Vor dem Dierlinger’schen Haus blieb sie stehen und legte den Kopf in den Nacken, um einen Blick hinaufzuwerfen zu den Fenstern. Sie hätte auch zu Wachtmeister Schmitt oder gleich zur Polizey gehen können, aber da stellte man zu viele Fragen. Und wenn Greta eines fürchtete, dann waren das zu viele Fragen. Sie durfte nicht zu viel Aufmerksamkeit auf sich ziehen. Das würde die junge Dierlinger schon für sie tun.

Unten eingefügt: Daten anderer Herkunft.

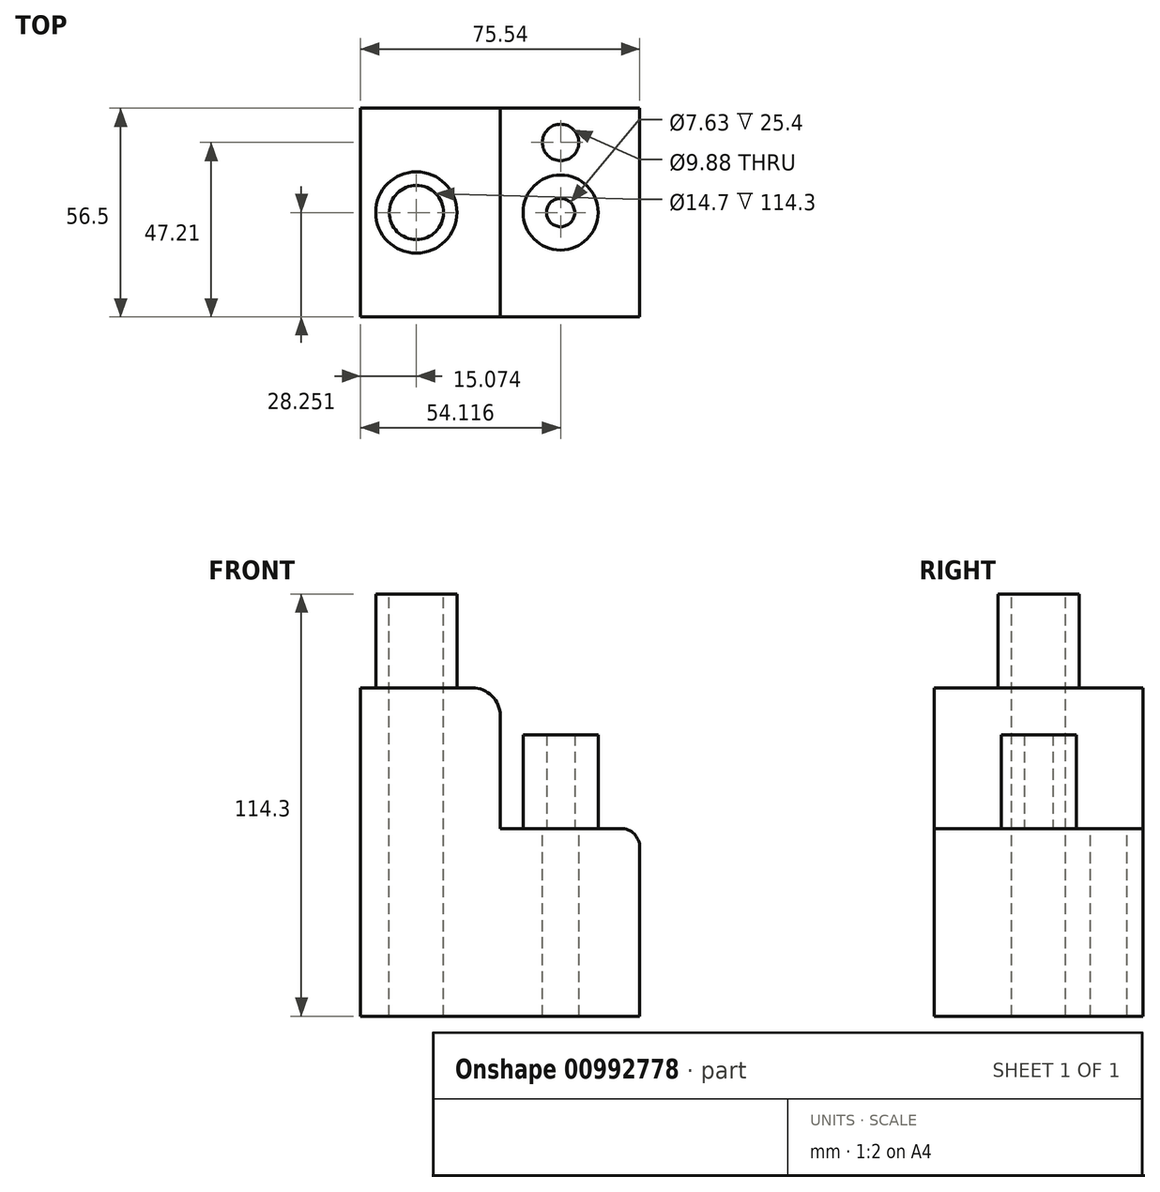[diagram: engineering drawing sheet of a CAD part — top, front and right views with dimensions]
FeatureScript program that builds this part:
annotation { "Feature Type Name" : "Feature", "Feature Type Description" : "" }
export const myFeature = defineFeature(function(context is Context, id is Id, definition is map)
    precondition{}
    {
        {
            var Q0;
            Q0=qCreatedBy(makeId("Top.planeOp"),FACE);
            var sketch = newSketch(context, id + "F0", { "sketchPlane" : qUnion([Q0])});
            skLineSegment(sketch, "E0.bottom", {"start": v(-28.35, 20.25) * mm, "end": v(47.2, 20.25) * mm});
            skLineSegment(sketch, "E0.top", {"start": v(-28.35, -36.25) * mm, "end": v(47.2, -36.25) * mm});
            skLineSegment(sketch, "E0.left", {"start": v(-28.35, 20.25) * mm, "end": v(-28.35, -36.25) * mm});
            skLineSegment(sketch, "E0.right", {"start": v(47.2, 20.25) * mm, "end": v(47.2, -36.25) * mm});
            skSolve(sketch);
        }
        {
            var Q0;
            Q0=makeQuery(id+"F0.imprint","IMPRINT",FACE,{"disambiguationData":[TD([[makeQuery(id+"F0.imprint","IMPRINT",EDGE,{"derivedFrom":sQuery(id+"F0.wireOp",EDGE,"E0.bottom")}),-1.0]])]});
            extrude(context, id + "F1", {"entities" : qUnion([Q0]), "depth" : 50.8 * mm, "offsetDistance" : 25.4 * mm});
        }
        {
            var Q0;
            Q0=makeQuery(id+"F1.opExtrude","CAP_FACE",FACE,{"disambiguationData":[OSD([sQuery(id+"F0.wireOp",EDGE,"E0.bottom"),sQuery(id+"F0.wireOp",EDGE,"E0.top"),sQuery(id+"F0.wireOp",EDGE,"E0.left"),sQuery(id+"F0.wireOp",EDGE,"E0.right")])],"isStart":false});
            var sketch = newSketch(context, id + "F2", { "sketchPlane" : qUnion([Q0])});
            skLineSegment(sketch, "E1", {"start": v(9.42, 20.25) * mm, "end": v(9.42, -36.25) * mm});
            skSolve(sketch);
        }
        {
            var Q0;
            {var subQ0=sQuery(id+"F2.wireOp",EDGE,"E1");Q0=makeQuery(id+"F2.imprint","IMPRINT",FACE,{"disambiguationData":[TD([[makeQuery(id+"F2.imprint","IMPRINT",EDGE,{"derivedFrom":subQ0}),-1.0]])]});}
            extrude(context, id + "F3", {"entities" : qUnion([Q0]), "operationType" : NewBodyOperationType.ADD, "depth" : 38.1 * mm, "offsetDistance" : 25.4 * mm});
        }
        {
            var Q0;
            Q0=makeQuery(id+"F3.opExtrude","CAP_EDGE",EDGE,{"disambiguationData":[OSD([sQuery(id+"F2.wireOp",EDGE,"E1")])],"isStart":false});
            fillet(context, id + "F4", {"entities" : qUnion([Q0]), "radius" : 7.62 * mm, "tangentPropagation" : true, "allowEdgeOverflow" : false});
        }
        {
            var Q0;
            Q0=makeQuery(id+"F1.opExtrude","CAP_EDGE",EDGE,{"disambiguationData":[OSD([sQuery(id+"F0.wireOp",EDGE,"E0.right")])],"isStart":false});
            fillet(context, id + "F5", {"entities" : qUnion([Q0]), "radius" : 5.08 * mm, "tangentPropagation" : true, "allowEdgeOverflow" : false});
        }
        {
            var Q0;
            Q0=makeQuery(id+"F3.opExtrude","CAP_FACE",FACE,{"disambiguationData":[OSD([sQuery(id+"F0.wireOp",EDGE,"E0.bottom"),sQuery(id+"F0.wireOp",EDGE,"E0.top"),sQuery(id+"F0.wireOp",EDGE,"E0.left"),sQuery(id+"F2.wireOp",EDGE,"E1")])],"isStart":false});
            var sketch = newSketch(context, id + "F6", { "sketchPlane" : qUnion([Q0])});
            skCircle(sketch, "E2", {"center": v(-13.28, -8) * mm, "radius": 11 * mm});
            skPoint(sketch, "E2.centerSnap0", {"position": v(-28.35, -8) * mm});
            skPoint(sketch, "E2.centerSnap1", {"position": v(-13.28, 20.25) * mm});
            skSolve(sketch);
        }
        {
            var Q0;
            Q0=makeQuery(id+"F1.opExtrude","CAP_FACE",FACE,{"disambiguationData":[OSD([sQuery(id+"F0.wireOp",EDGE,"E0.bottom"),sQuery(id+"F0.wireOp",EDGE,"E0.top"),sQuery(id+"F0.wireOp",EDGE,"E0.left"),sQuery(id+"F0.wireOp",EDGE,"E0.right")])],"isStart":false});
            var sketch = newSketch(context, id + "F7", { "sketchPlane" : qUnion([Q0])});
            skCircle(sketch, "E3", {"center": v(25.77, -8) * mm, "radius": 10.16 * mm});
            skPoint(sketch, "E3.centerSnap0", {"position": v(9.42, -8) * mm});
            skPoint(sketch, "E3.centerSnap1", {"position": v(25.77, 20.25) * mm});
            skCircle(sketch, "E4", {"center": v(25.77, -8) * mm, "radius": 3.82 * mm});
            skCircle(sketch, "E5", {"center": v(25.77, 10.96) * mm, "radius": 4.94 * mm});
            skSolve(sketch);
        }
        {
            var Q0;
            Q0=makeQuery(id+"F6.imprint","IMPRINT",FACE,{"disambiguationData":[TD([[makeQuery(id+"F6.imprint","IMPRINT",EDGE,{"derivedFrom":sQuery(id+"F6.wireOp",EDGE,"E2")}),1.0]])]});
            extrude(context, id + "F8", {"entities" : qUnion([Q0]), "operationType" : NewBodyOperationType.ADD, "depth" : 25.4 * mm, "offsetDistance" : 25.4 * mm});
        }
        {
            var Q0;
            Q0=makeQuery(id+"F7.imprint","IMPRINT",FACE,{"disambiguationData":[TD([[makeQuery(id+"F7.imprint","IMPRINT",EDGE,{"derivedFrom":sQuery(id+"F7.wireOp",EDGE,"E3")}),1.0]])]});
            extrude(context, id + "F9", {"entities" : qUnion([Q0]), "operationType" : NewBodyOperationType.ADD, "depth" : 25.4 * mm, "offsetDistance" : 25.4 * mm});
        }
        {
            var Q0;
            Q0=makeQuery(id+"F7.imprint","IMPRINT",FACE,{"disambiguationData":[TD([[makeQuery(id+"F7.imprint","IMPRINT",EDGE,{"derivedFrom":sQuery(id+"F7.wireOp",EDGE,"E5")}),1.0]])]});
            extrude(context, id + "F10", {"entities" : qUnion([Q0]), "operationType" : NewBodyOperationType.REMOVE, "oppositeDirection" : true, "depth" : 142.26 * mm, "offsetDistance" : 25.4 * mm});
        }
        {
            var Q0;
            Q0=makeQuery(id+"F8.opExtrude","CAP_FACE",FACE,{"disambiguationData":[OSD([sQuery(id+"F6.wireOp",EDGE,"E2")])],"isStart":false});
            var sketch = newSketch(context, id + "F11", { "sketchPlane" : qUnion([Q0])});
            skCircle(sketch, "E6", {"center": v(-13.28, -8) * mm, "radius": 7.35 * mm});
            skSolve(sketch);
        }
        {
            var Q0;
            Q0=makeQuery(id+"F11.imprint","IMPRINT",FACE,{"disambiguationData":[TD([[makeQuery(id+"F11.imprint","IMPRINT",EDGE,{"derivedFrom":sQuery(id+"F11.wireOp",EDGE,"E6")}),1.0]])]});
            extrude(context, id + "F12", {"entities" : qUnion([Q0]), "operationType" : NewBodyOperationType.REMOVE, "oppositeDirection" : true, "depth" : 124.53 * mm, "offsetDistance" : 25.4 * mm});
        }
    });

Es dauerte nur ein paar Herzschläge, bis jemand auf ihr Klopfen hin öffnete. Der Mann, der in der Tür stand, füllte diese nahezu vollständig aus. Das Hemd spannte über den breiten Schultern, und auf der Hose prangten getrocknete Soßenflecken. Die Art, wie er sie ansah, mit grimmiger, tumber Miene, verriet Greta, wen sie vor sich hatte. Sie schickte einen erleichterten Stoßseufzer zum Himmel. Lotte Dierlinger hätte es ihr sicher schwerer gemacht, mit Sophie alleine zu reden.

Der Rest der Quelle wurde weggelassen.